La pregunta en este día es a quien clamamos en medio de nuestra angustia y nuestra aflicción, a un amigo, a un hermano, a un familiar, a una pared, al piso, a la cama, con quién contamos en nuestros momentos de dificultad. Queremos recibir soluciones sin contar con aquel que nos dijo "vengan a mi los que están cansados y tribulados que yo los haré descansar". El precio de alejarnos de Jesús se ve reflejado cuando pensamos que no tenemos a quien no recurrir.
La parte más impactante, es que muchos de nosotros no recurrimos a nuestro Salvador, porque pensamos que estamos tan lejos de Él, que nuestra desobediencia ha sido tanta que no merecemos ni un ápice de misericordia. Hoy es un buen día para corregir el camino, para poner nuestras cosas en orden con Dios, no importa nuestro problema, nuestra queja o nuestra falla, nuestro Padre Celestial esta dispuesto a escucharnos, perdonarnos y recibirnos en su corazón.
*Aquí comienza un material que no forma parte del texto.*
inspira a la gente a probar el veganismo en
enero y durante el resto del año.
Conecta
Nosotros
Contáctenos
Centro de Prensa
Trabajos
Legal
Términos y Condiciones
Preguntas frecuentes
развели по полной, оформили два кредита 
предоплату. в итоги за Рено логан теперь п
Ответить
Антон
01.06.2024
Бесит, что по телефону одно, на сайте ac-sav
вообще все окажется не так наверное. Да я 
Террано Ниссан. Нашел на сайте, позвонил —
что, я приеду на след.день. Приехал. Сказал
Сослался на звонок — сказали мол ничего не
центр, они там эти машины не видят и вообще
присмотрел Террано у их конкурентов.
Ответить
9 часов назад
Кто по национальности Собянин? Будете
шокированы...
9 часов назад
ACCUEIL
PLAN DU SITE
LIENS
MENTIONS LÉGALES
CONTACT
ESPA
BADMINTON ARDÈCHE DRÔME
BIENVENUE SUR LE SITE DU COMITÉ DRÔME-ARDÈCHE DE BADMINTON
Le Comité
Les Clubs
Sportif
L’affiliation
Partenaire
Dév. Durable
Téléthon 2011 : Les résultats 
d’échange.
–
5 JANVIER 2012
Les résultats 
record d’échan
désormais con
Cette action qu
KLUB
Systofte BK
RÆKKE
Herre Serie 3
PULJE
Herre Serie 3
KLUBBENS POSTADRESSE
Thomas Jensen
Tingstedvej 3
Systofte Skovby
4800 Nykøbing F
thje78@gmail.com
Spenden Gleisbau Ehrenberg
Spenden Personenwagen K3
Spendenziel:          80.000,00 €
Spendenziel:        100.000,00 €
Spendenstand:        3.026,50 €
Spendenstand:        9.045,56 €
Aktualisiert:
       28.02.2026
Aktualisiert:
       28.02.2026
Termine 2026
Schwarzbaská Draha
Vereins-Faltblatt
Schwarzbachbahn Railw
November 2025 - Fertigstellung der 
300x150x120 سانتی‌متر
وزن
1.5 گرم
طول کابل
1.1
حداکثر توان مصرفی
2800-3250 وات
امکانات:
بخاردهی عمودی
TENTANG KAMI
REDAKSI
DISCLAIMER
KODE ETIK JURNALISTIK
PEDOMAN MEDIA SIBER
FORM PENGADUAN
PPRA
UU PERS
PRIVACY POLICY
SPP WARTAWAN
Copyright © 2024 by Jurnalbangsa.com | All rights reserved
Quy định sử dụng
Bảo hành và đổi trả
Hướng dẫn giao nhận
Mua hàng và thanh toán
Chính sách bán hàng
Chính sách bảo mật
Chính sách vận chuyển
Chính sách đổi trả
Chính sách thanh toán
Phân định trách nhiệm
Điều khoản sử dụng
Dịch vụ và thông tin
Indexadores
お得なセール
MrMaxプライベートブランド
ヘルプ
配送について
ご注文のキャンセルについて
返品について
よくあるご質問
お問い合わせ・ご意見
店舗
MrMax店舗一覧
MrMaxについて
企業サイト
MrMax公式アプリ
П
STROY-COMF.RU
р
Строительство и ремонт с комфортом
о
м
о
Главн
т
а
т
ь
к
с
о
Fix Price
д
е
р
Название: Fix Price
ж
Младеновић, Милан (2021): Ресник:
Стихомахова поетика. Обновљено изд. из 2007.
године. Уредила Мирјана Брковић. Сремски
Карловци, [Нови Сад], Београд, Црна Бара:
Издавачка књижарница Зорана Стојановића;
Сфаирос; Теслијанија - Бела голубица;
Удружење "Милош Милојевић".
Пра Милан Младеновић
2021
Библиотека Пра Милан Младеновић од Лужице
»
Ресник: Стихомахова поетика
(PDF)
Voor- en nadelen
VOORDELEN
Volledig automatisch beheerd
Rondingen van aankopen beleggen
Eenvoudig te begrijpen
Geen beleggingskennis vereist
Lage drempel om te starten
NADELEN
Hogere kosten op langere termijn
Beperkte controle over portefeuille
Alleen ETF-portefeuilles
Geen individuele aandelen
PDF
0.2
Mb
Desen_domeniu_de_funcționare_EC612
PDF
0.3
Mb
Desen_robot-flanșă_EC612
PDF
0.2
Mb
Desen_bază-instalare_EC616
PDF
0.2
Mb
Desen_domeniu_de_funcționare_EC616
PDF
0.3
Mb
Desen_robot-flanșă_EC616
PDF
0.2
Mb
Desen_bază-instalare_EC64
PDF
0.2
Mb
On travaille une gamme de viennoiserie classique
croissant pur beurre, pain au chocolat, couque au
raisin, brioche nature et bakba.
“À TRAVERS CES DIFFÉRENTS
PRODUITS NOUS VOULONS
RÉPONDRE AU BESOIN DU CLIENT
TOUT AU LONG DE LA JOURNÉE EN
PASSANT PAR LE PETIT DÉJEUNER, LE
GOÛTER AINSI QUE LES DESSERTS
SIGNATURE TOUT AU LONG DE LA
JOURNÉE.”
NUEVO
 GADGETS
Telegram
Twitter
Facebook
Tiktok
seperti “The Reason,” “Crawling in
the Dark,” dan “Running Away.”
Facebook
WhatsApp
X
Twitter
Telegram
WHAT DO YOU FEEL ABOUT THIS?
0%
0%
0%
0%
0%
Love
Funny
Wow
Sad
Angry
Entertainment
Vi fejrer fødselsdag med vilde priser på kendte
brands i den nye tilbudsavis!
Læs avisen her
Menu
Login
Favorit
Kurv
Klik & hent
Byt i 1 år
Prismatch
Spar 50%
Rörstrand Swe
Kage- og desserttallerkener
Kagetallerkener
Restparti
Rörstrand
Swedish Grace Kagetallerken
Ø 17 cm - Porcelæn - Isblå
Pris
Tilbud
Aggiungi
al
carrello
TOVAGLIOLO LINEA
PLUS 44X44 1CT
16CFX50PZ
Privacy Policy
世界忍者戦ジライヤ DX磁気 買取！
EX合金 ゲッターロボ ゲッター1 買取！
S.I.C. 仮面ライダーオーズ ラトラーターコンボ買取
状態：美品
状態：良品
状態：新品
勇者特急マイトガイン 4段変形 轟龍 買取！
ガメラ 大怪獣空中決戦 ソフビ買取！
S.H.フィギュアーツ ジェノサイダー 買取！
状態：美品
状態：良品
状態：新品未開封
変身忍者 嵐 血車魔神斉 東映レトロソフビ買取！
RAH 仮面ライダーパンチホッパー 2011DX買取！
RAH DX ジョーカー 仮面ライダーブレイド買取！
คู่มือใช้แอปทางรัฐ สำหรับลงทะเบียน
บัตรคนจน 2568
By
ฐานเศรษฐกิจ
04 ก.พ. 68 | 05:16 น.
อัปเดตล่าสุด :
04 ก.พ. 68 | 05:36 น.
Una sola condición se nos exige hacer lo que Dios nos dice en su palabra para que las puertas de los cielos sean abiertas para nosotros.
En unos segundos te invito a que nos pongamos de rodillas ante nuestro Señor y le digamos:
"Señor Jesús, reconozco que te necesito, que no he obedecido tus palabras, entra en mi vida y toma tu todo el control sobre lo que hago, digo y pienso" Amén.